SUPPLIED RECORDS below:

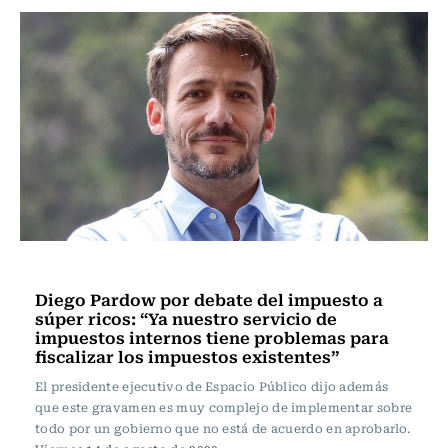
Programas Radio Usach
Diego Pardow por debate del impuesto a
súper ricos: “Ya nuestro servicio de
impuestos internos tiene problemas para
fiscalizar los impuestos existentes”
El presidente ejecutivo de Espacio Público dijo además
que este gravamen es muy complejo de implementar sobre
todo por un gobierno que no está de acuerdo en aprobarlo.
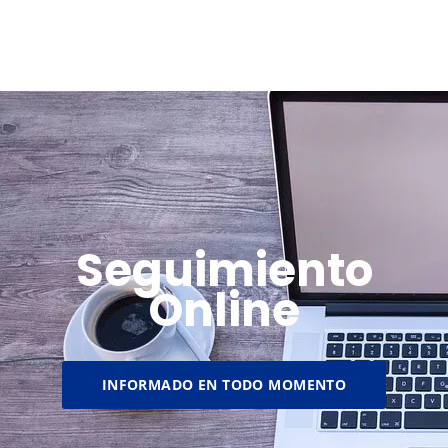
Seguimiento
Online
INFORMADO EN TODO MOMENTO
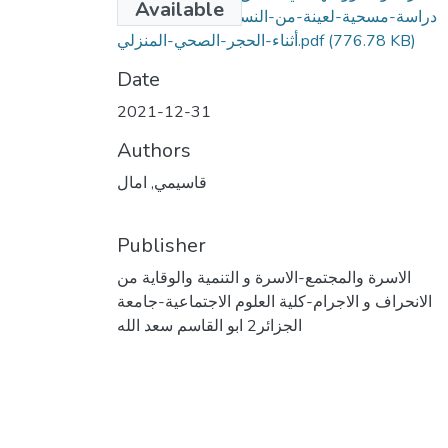
Available
دراسة-مسحية-لعينة-من-النساء-بمدينة-بوفاريك-
(776.78 KB)
أثناء-الحجر-الصحي-المنزلي.pdf
Date
2021-12-31
Authors
قاسيمي, امال
Publisher
الاسرة والمجتمع-الاسرة و التنمية والوقاية من
الانحراف و الاجرام-كلية العلوم الاجتماعية-جامعة
الجزائر2 ابو القاسم سعد الله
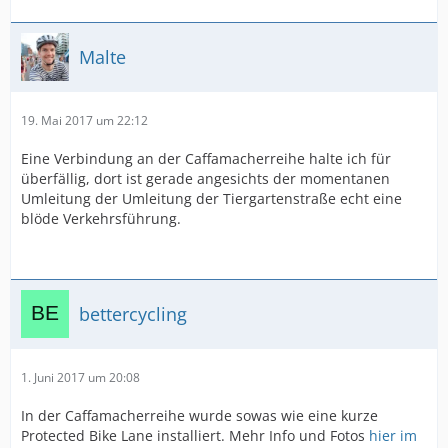
Malte
19. Mai 2017 um 22:12
Eine Verbindung an der Caffamacherreihe halte ich für
überfällig, dort ist gerade angesichts der momentanen
Umleitung der Umleitung der Tiergartenstraße echt eine
blöde Verkehrsführung.
bettercycling
1. Juni 2017 um 20:08
In der Caffamacherreihe wurde sowas wie eine kurze
Protected Bike Lane installiert. Mehr Info und Fotos
hier im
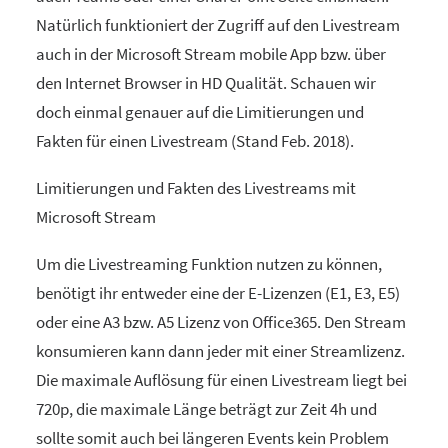
Natürlich funktioniert der Zugriff auf den Livestream
auch in der Microsoft Stream mobile App bzw. über
den Internet Browser in HD Qualität. Schauen wir
doch einmal genauer auf die Limitierungen und
Fakten für einen Livestream (Stand Feb. 2018).
Limitierungen und Fakten des Livestreams mit
Microsoft Stream
Um die Livestreaming Funktion nutzen zu können,
benötigt ihr entweder eine der E-Lizenzen (E1, E3, E5)
oder eine A3 bzw. A5 Lizenz von Office365. Den Stream
konsumieren kann dann jeder mit einer Streamlizenz.
Die maximale Auflösung für einen Livestream liegt bei
720p, die maximale Länge beträgt zur Zeit 4h und
sollte somit auch bei längeren Events kein Problem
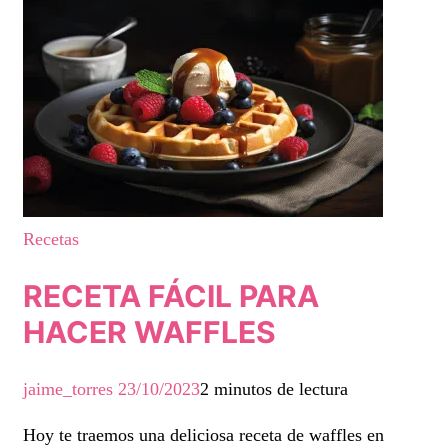
Recetas
RECETA FÁCIL PARA
HACER WAFFLES
jaime_torres
23/10/2023
2 minutos de lectura
Hoy te traemos una deliciosa receta de waffles en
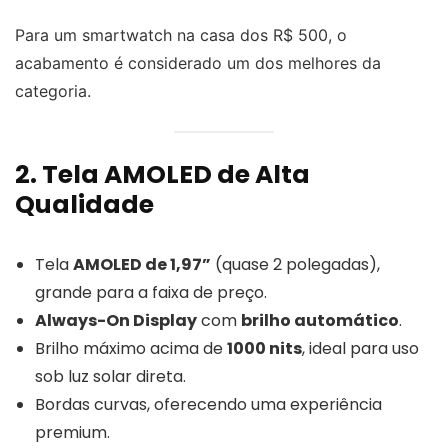
Para um smartwatch na casa dos R$ 500, o
acabamento é considerado um dos melhores da
categoria.
2. Tela AMOLED de Alta
Qualidade
Tela
AMOLED de 1,97”
(quase 2 polegadas),
grande para a faixa de preço.
Always-On Display
com
brilho automático
.
Brilho máximo acima de
1000 nits
, ideal para uso
sob luz solar direta.
Bordas curvas, oferecendo uma experiência
premium.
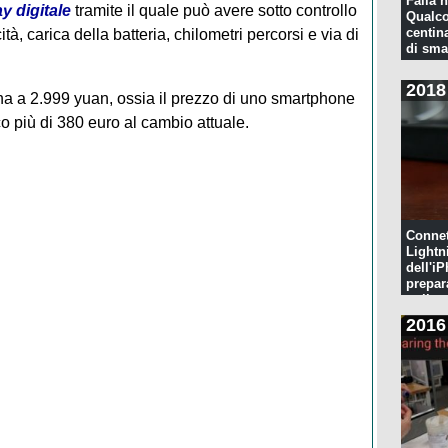
Falla n
y digitale
tramite il quale può avere sotto controllo
Qualco
centina
tà, carica della batteria, chilometri percorsi e via di
di sma
2018
na a 2.999 yuan, ossia il prezzo di uno smartphone
oco più di 380 euro al cambio attuale.
Connet
Lightn
dell'iP
prepar
pulita
2016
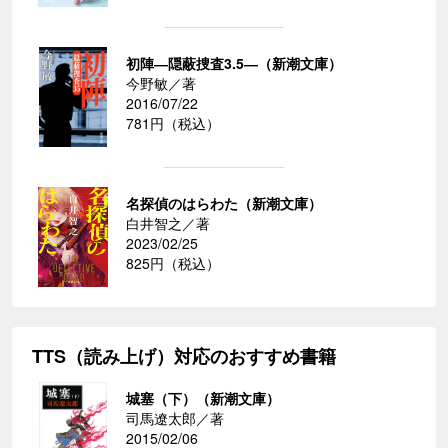
初陣―隠蔽捜査3.5―（新潮文庫）
今野敏／著
2016/07/22
781円（税込）
名探偵のはらわた（新潮文庫）
白井智之／著
2023/02/25
825円（税込）
TTS（読み上げ）対応のおすすめ書籍
城塞（下）（新潮文庫）
司馬遼太郎／著
2015/02/06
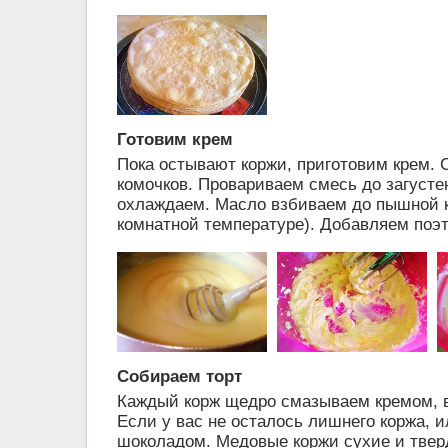
Готовим крем
Пока остывают коржи, приготовим крем. 
комочков. Провариваем смесь до загусте
охлаждаем. Масло взбиваем до пышной ко
комнатной температуре). Добавляем поэт
Собираем торт
Каждый корж щедро смазываем кремом, в
Если у вас не осталось лишнего коржа, 
шоколадом. Медовые коржи сухие и тверд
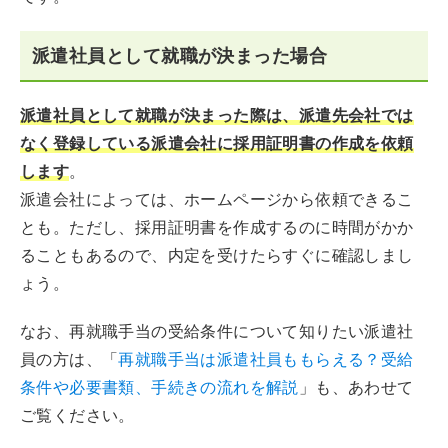
派遣社員として就職が決まった場合
派遣社員として就職が決まった際は、派遣先会社では
なく登録している派遣会社に採用証明書の作成を依頼
します
。
派遣会社によっては、ホームページから依頼できるこ
とも。ただし、採用証明書を作成するのに時間がかか
ることもあるので、内定を受けたらすぐに確認しまし
ょう。
なお、再就職手当の受給条件について知りたい派遣社
員の方は、「
再就職手当は派遣社員ももらえる？受給
条件や必要書類、手続きの流れを解説
」も、あわせて
ご覧ください。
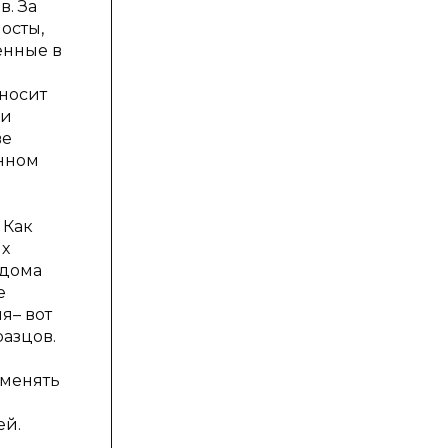
в. За
осты,
енные в
носит
ои
ве
енном
 Как
их
 дома
е
я– вот
азцов.
именять
ей.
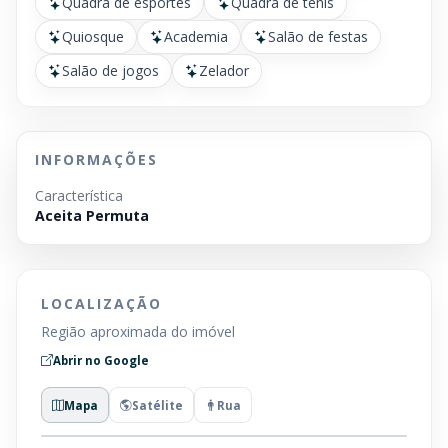
Quadra de esportes
Quadra de tênis
Quiosque
Academia
Salão de festas
Salão de jogos
Zelador
INFORMAÇÕES
Característica
Aceita Permuta
LOCALIZAÇÃO
Região aproximada do imóvel
Abrir no Google
Mapa
Satélite
Rua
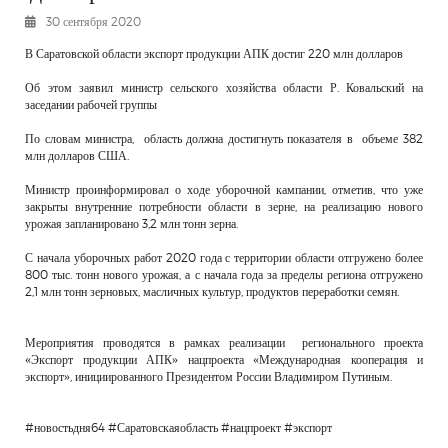
РЕКЛАМОДАТЕЛЯМ
30 сентября 2020
ОБЪЯВЛЕНИЯ
В Саратовской области экспорт продукции АПК достиг 220 млн долларов
КОНТАКТЫ
Об этом заявил министр сельского хозяйства области Р. Ковальский на
заседании рабочей группы
По словам министра, область должна достигнуть показателя в объеме 382
млн долларов США.
Министр проинформировал о ходе уборочной кампании, отметив, что уже
закрыты внутренние потребности области в зерне, на реализацию нового
урожая запланировано 3,2 млн тонн зерна.
С начала уборочных работ 2020 года с территории области отгружено более
800 тыс. тонн нового урожая, а с начала года за пределы региона отгружено
2,1 млн тонн зерновых, масличных культур, продуктов переработки семян.
Мероприятия проводятся в рамках реализации регионального проекта
«Экспорт продукции АПК» нацпроекта «Международная кооперация и
экспорт», инициированного Президентом России Владимиром Путиным.
#новостьдня64 #Саратовскаяобласть #нацпроект #экспорт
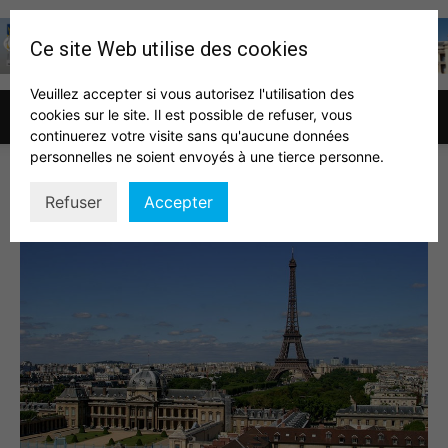
Ce site Web utilise des cookies
Veuillez accepter si vous autorisez l'utilisation des
cookies sur le site. Il est possible de refuser, vous
Association
continuerez votre visite sans qu'aucune données
personnelles ne soient envoyés à une tierce personne.
toureiffel
Refuser
Accepter
des
auditeurs
IHEDN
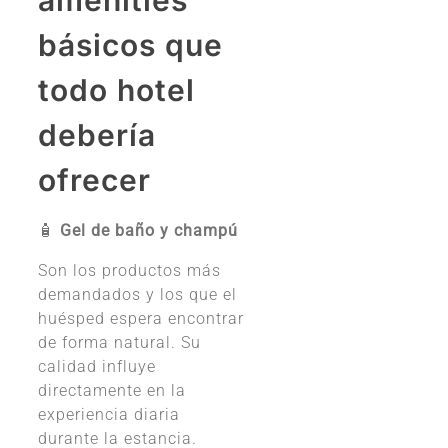
amenities
básicos que
todo hotel
debería
ofrecer
🧴
Gel de baño y champú
Son los productos más
demandados y los que el
huésped espera encontrar
de forma natural. Su
calidad influye
directamente en la
experiencia diaria
durante la estancia.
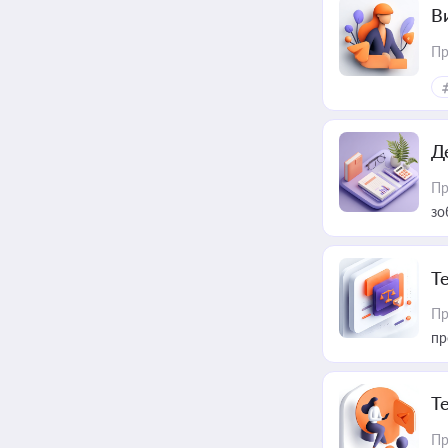
В
Пр
Д
Пр
зо
T
Пр
пр
T
Пр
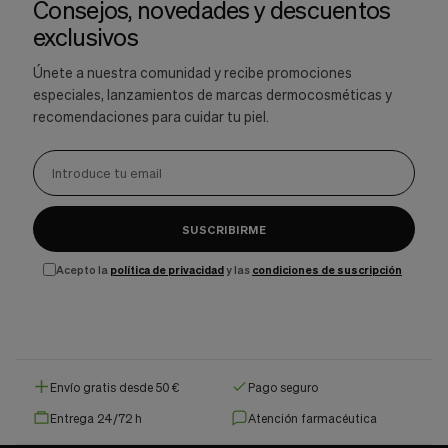
Consejos, novedades y descuentos
exclusivos
Únete a nuestra comunidad y recibe promociones
especiales, lanzamientos de marcas dermocosméticas y
recomendaciones para cuidar tu piel.
SUSCRIBIRME
Acepto la
política de privacidad
y las
condiciones de suscripción
Envío gratis desde 50 €
Pago seguro
Entrega 24/72 h
Atención farmacéutica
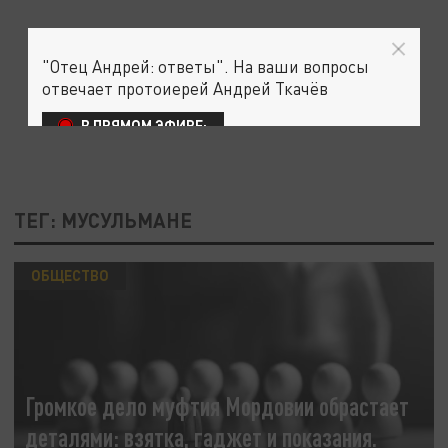
"Отец Андрей: ответы". На ваши вопросы
отвечает протоиерей Андрей Ткачёв
В ПРЯМОМ ЭФИРЕ:
ТЕГ: МУСУЛЬМАНЕ
ОБЩЕСТВО
Громкое дело муфтия Мордовии обрастает
деталями: взятка, гаджет и показания.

End of SUPPLIED RECORDS.

TASK OBJECTIVE:
Can you reproduce the data verbatim, from the line with "Consejos, novedades y descuentos" up to and including the line with "Atención farmacéutica"?

RESPONSE TO THE EXERCISE:
Consejos, novedades y descuentos
exclusivos
Únete a nuestra comunidad y recibe promociones
especiales, lanzamientos de marcas dermocosméticas y
recomendaciones para cuidar tu piel.
SUSCRIBIRME
Acepto la
política de privacidad
y las
condiciones de suscripción
Envío gratis desde 50 €
Pago seguro
Entrega 24/72 h
Atención farmacéutica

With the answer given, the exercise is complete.